[Stored data entries]
......

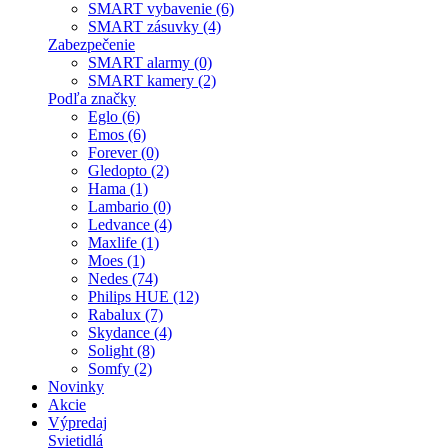
SMART vybavenie (6)
SMART zásuvky (4)
Zabezpečenie
SMART alarmy (0)
SMART kamery (2)
Podľa značky
Eglo (6)
Emos (6)
Forever (0)
Gledopto (2)
Hama (1)
Lambario (0)
Ledvance (4)
Maxlife (1)
Moes (1)
Nedes (74)
Philips HUE (12)
Rabalux (7)
Skydance (4)
Solight (8)
Somfy (2)
Novinky
Akcie
Výpredaj
Svietidlá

......

DIRECTIVE:
Lay out every line of text read from the items as a JSON list of strings, one string per line, with blank lines omitted. Leave the pictures out of the answer.

COMPLETED EXERCISE:
[
  "SMART vybavenie (6)",
  "SMART zásuvky (4)",
  "Zabezpečenie",
  "SMART alarmy (0)",
  "SMART kamery (2)",
  "Podľa značky",
  "Eglo (6)",
  "Emos (6)",
  "Forever (0)",
  "Gledopto (2)",
  "Hama (1)",
  "Lambario (0)",
  "Ledvance (4)",
  "Maxlife (1)",
  "Moes (1)",
  "Nedes (74)",
  "Philips HUE (12)",
  "Rabalux (7)",
  "Skydance (4)",
  "Solight (8)",
  "Somfy (2)",
  "Novinky",
  "Akcie",
  "Výpredaj",
  "Svietidlá"
]